CHAMPIONNAT FRANCOPHONE ESPOIRS 2025-2026 POUR SELECTIONS PROVINCIALES (2e journée à Rebecq) – Le Brabant Wallon/Bruxelles-Capitale savait que ce serait plus compliqué

La sélection du Brabant Wallon/Bruxelles-Capitale, détenteur du trophée, a dû se contenter d’un bilan de 4 sur 12 lors de la 2e journée du championnat francophone espoirs qui s’est tenue ce samedi 28 février à Rebecq. Son coach Mohamed Belil tenait à distribuer les bons et les mauvais points. «Chapeau d’abord au niveau fair-play à la province Luxembourg qui, lors de notre rencontre, alors en phase offensive, a mis le ballon hors des limites car l’un de nos joueurs était à terre», explique celui qui défend aussi la cage en IP à Saint-Josse Futsal. « On a certes perdu finalement la rencontre avec deux exclus mais voilà, c’est le jeu.

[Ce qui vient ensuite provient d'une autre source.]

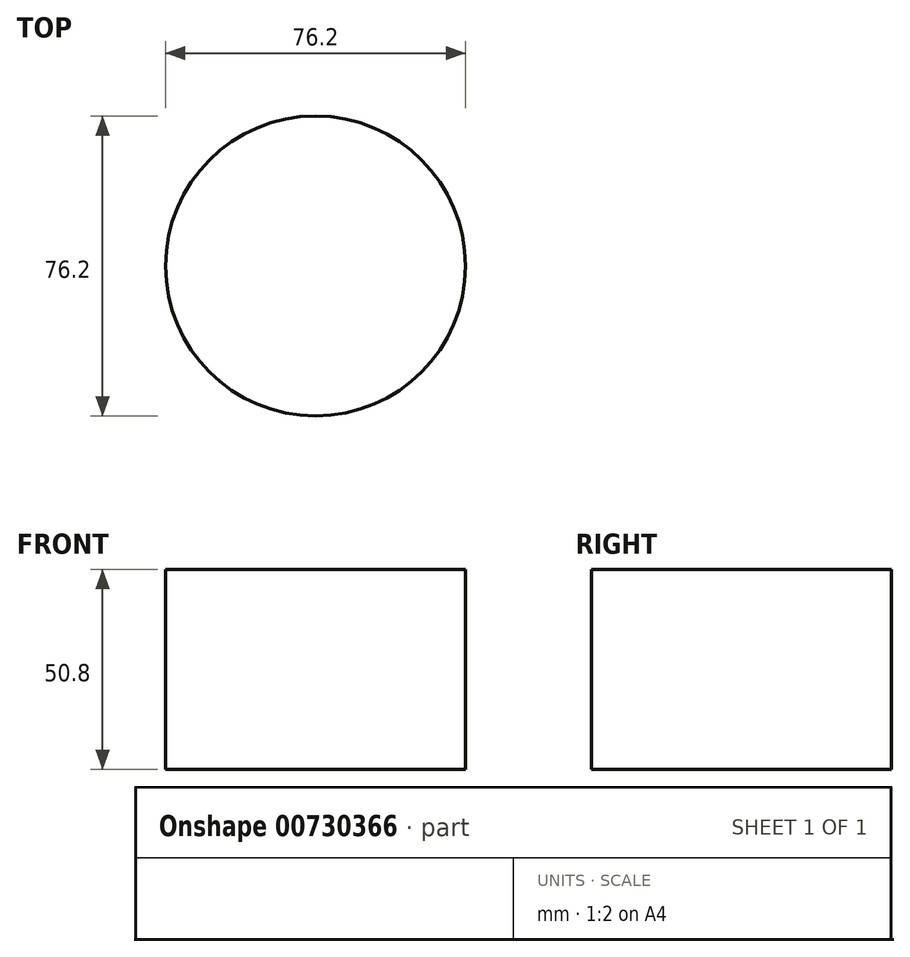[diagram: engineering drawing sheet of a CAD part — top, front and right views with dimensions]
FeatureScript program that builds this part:
annotation { "Feature Type Name" : "Feature", "Feature Type Description" : "" }
export const myFeature = defineFeature(function(context is Context, id is Id, definition is map)
    precondition{}
    {
        {
            var Q0;
            Q0=qCreatedBy(makeId("Top.planeOp"),FACE);
            var sketch = newSketch(context, id + "F0", { "sketchPlane" : qUnion([Q0])});
            skCircle(sketch, "E0", {"center": v(-13.36, 34.7) * mm, "radius": 38.1 * mm});
            skSolve(sketch);
        }
        {
            var Q0;
            Q0 = qSketchRegion(id + "F0", true);
            extrude(context, id + "F1", {"entities" : qUnion([Q0]), "depth" : 50.8 * mm, "offsetDistance" : 25.4 * mm});
        }
    });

Je tenais aussi à féliciter le parcours de la sélection liégeoise. Jamais après la première journée, je l’aurais pensée capable de se retrouver désormais avec cinq longueurs d’avance. Ce fut un vrai coup de génie. Par contre, je déplore l’attitude d’un coach qui se reconnaîtra. Il y a eu certes des tensions lors de notre affrontement mais en toutes circonstances, il faut montrer l’exemple dans notre rôle et éviter de mettre de l’huile sur le feu. Ce fut tout l’inverse de sa part. Il n’a pas su gérer la situation.»

LIEGE LE PLUS COMPLET

En attendant, les Bruxellois auront  bien du mal à reconduire leur titre. «Mais en mettant sur pied cette nouvelle génération, je savais qu’il faudrait du temps. De la saison dernière, il ne me restait plus que Bolafkir et Bachouche. Les autres sont encore là pour apprendre et je peux vous assurer que derrière, il y a encore des jeunes gars de 15 ou 16 ans que je prépare pour la relève en accord avec la ligue bruxelloise.»

Notre interlocuteur sera content si Lège qui a pris une option lui succédait. «Avec ce que cette sélection a démontré, elle me semble la plus complète. Ce qui ne veut pas dire que nous ne nous rendrons en province du Hainaut, lors de la dernière journée du 25 avril, pour y faire de la figuration. Nous avons aussi notre honneur à défendre.»